6.2 Applet Graphics

Graphics in Applets
Graphics Object
Screen Refresh

paint method
update method

Buffering

Graphics in Applets

The idea behind the graphics of an applet is that you paint the pixels of the rectangular part of the screen that is controlled by the applet. As Java is an object-oriented language, a graphics object is attached to the applet, and there is a paint method that will take care of the coloring of the pixels.

The pixels are counted downward and to the right and the upper left corner is the origin. This direction is convention in computer graphics, and is the same in which you read a book. Note it is not the mathematical convention of graphics, where the origin is in the lower left corner.

Graphics Object

There is not only a graphics object for the applet, there is a graphics object attached to any component. Often it is called the graphics context. It contains several instance variables, that determine the effect of drawing routines like drawText and drawLine:

Color, with methods setColor and getColor
Font, with methods setFont and getFont
Clip region: this is a restriction of the area of pixels that are affected by the paint routine. Outside the region the pixels will not change. Default clip region is the complete component, the associated methods are clipRect and getClipRect.

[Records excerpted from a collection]
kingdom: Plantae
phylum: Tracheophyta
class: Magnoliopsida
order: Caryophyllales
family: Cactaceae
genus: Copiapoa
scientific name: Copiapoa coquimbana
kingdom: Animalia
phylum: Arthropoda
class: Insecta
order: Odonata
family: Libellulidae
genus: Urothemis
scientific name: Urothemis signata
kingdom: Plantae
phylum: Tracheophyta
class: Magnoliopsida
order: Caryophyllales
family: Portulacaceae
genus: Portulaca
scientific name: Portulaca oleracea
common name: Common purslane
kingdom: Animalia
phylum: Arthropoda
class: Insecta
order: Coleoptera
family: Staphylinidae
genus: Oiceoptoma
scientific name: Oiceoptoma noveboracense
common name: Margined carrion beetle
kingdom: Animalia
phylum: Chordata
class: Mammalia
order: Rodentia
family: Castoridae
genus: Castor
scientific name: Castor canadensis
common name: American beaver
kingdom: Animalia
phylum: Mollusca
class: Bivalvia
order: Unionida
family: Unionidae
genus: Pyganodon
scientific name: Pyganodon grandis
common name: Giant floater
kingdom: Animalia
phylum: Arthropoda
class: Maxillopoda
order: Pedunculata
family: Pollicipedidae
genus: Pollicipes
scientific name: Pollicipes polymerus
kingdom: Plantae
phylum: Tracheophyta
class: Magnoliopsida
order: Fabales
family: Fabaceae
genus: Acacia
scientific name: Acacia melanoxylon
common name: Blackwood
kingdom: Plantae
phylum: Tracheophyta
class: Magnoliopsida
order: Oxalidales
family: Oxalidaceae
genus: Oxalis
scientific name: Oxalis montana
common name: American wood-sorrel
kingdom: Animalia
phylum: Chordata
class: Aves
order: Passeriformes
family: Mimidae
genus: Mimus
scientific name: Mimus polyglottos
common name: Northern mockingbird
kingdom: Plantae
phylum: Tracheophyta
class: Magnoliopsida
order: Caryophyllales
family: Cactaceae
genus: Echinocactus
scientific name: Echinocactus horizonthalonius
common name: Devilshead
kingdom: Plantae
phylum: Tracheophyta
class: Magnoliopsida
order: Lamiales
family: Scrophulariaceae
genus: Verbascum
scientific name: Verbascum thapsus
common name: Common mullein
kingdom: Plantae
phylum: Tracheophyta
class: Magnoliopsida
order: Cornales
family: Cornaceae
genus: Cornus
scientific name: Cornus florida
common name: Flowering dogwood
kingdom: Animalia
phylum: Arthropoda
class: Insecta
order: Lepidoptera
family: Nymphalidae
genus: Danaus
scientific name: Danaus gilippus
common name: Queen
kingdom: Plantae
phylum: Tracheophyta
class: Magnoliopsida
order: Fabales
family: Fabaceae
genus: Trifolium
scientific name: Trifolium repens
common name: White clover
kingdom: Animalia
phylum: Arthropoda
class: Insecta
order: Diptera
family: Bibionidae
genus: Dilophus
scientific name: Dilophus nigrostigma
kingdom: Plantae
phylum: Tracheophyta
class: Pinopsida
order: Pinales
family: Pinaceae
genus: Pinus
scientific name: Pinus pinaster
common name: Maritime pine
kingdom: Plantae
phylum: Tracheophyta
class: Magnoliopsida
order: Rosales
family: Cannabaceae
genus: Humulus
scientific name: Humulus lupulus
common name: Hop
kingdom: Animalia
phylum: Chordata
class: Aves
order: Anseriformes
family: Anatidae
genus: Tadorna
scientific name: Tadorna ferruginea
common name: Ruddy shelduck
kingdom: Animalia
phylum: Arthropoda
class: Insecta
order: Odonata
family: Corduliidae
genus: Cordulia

WORK TO DO:
1. Change "common name" to "vernacular name" in the listing, reproducing the lines from the line with "genus: Cornus" up to and including the line with "order: Diptera" with nothing else altered.
2. Carry on the text about graphics in Java applets from the point at which it stops.
The text on applet graphics and the listing bear no relation to each other.

REPLIES:
1.
genus: Cornus
scientific name: Cornus florida
vernacular name: Flowering dogwood
kingdom: Animalia
phylum: Arthropoda
class: Insecta
order: Lepidoptera
family: Nymphalidae
genus: Danaus
scientific name: Danaus gilippus
vernacular name: Queen
kingdom: Plantae
phylum: Tracheophyta
class: Magnoliopsida
order: Fabales
family: Fabaceae
genus: Trifolium
scientific name: Trifolium repens
vernacular name: White clover
kingdom: Animalia
phylum: Arthropoda
class: Insecta
order: Diptera

2.
Most other methods of the Graphics class are graphics routines like drawLine, fillRect, and drawText. Note that there is also a method drawImage for displaying any GIF- or JPEG images. In xxx there is more on image loading.

There are two points to note:

The graphics object does not contain the lines, ovals, etc. as objects, neither does it contain the pixels as objects. It just represents the screen area and paints it according to the paint routine. After a paint call, it forgets about the state of pixels.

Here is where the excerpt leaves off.